I had the good fortune to look at my calendar this morning and see that I had zero scheduled commitments for the day. I generally try to keep my schedule light, but it’s rare to have a weekday where nothing is scheduled. I tweeted my excitement, and my friend Harper replied asking me how I did it. I thought it was a red herring at first, but looking through my schedule over the past six months I realize I’ve done a better job managing my time.
I thought it’d be helpful to make a list of changes that have helped me better manage my time. Maybe these will help you too.
1. Don’t respond to every email
As a startup founder, here’s an example of an email I frequently receive:
Email #1: “Hi Jeff, I run X software development firm that helps companies likes your supplement their team with additional resources.

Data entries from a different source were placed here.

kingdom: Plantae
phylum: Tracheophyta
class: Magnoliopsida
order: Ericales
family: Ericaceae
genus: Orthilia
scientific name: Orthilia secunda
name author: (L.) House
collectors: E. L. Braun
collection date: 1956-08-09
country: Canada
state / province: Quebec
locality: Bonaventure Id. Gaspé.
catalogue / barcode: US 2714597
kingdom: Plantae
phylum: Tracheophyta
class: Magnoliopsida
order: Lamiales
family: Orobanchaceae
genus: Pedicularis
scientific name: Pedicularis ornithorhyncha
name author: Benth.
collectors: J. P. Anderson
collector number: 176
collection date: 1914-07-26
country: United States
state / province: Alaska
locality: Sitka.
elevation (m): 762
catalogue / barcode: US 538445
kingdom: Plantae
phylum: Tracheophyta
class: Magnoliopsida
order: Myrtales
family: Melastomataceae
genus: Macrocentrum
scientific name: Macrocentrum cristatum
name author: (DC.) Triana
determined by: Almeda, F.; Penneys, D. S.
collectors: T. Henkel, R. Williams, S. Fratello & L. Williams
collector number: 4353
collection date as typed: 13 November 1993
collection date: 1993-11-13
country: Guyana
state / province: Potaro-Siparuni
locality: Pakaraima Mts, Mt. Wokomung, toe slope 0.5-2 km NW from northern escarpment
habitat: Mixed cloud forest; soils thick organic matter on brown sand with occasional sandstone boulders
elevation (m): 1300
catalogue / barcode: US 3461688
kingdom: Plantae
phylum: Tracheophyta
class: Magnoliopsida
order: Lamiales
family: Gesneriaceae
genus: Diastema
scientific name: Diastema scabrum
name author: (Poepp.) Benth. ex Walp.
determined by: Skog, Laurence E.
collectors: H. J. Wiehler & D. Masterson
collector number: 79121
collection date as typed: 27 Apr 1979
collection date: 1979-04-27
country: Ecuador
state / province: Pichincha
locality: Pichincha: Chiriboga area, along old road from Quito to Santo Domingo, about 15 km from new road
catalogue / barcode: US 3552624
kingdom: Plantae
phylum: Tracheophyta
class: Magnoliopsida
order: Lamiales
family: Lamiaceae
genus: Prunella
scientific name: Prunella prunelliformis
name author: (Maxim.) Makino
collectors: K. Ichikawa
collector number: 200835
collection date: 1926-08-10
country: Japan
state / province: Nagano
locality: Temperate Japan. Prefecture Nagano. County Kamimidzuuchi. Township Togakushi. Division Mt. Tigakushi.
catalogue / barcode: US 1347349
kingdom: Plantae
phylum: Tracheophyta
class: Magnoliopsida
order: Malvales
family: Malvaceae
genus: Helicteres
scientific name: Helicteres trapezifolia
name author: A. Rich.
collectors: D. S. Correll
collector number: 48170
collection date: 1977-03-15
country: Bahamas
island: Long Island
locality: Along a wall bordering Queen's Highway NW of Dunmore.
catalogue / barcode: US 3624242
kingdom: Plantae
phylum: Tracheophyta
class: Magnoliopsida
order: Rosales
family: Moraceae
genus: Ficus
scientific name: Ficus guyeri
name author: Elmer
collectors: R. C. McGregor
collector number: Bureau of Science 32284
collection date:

We specialize in Ruby, Python, Java, and .Net development and are available immediately for your most challenging projects.”
Email #2: “Hi Jeff, I haven’t heard back from you. Just wanted to send a reminder that I run X…”
Email #3: “Jeff, I haven’t heard from you. Your response is requested. Please let me know your thoughts.”
I use to respond to that first email to thank the person for contacting me and and let them know we didn’t need their services. 100% of the time this led to more email.
Lesson learned - don’t respond to email that is a waste of your time.
2. Clear up the clutter
On that topic, you no doubt receive a lot of email. When going through it, take action as quickly as possible. If there’s no action to take, delete it. If you need a copy for your records, archive it. If a response is required, provide a brief response. Take action and take it quickly. Using a tool like The Email Game makes this even easier.
Of course this behavior applies to more than just email. If you manage projects, move these to a tool like Trello. If you need to manage and collaborate with clients on a project, move it to a tool like Basecamp.
You need to break things up into chunks of effort and move them to the right system for processing.
3. Reduce your commitments
At some point you realize the unfortunate paradox that time has an inelastic supply, while you do not. The solution here is to simply commit to less. I prioritize my time around my family, my business and my health. By no means am I perfect at time management, but I make it a point to spend the bulk of my time on the three things above and cut everything else out. This means saying no to grabbing beers after work, and yes to heading out for a morning ride.
Be judicious with your time and prioritize wisely.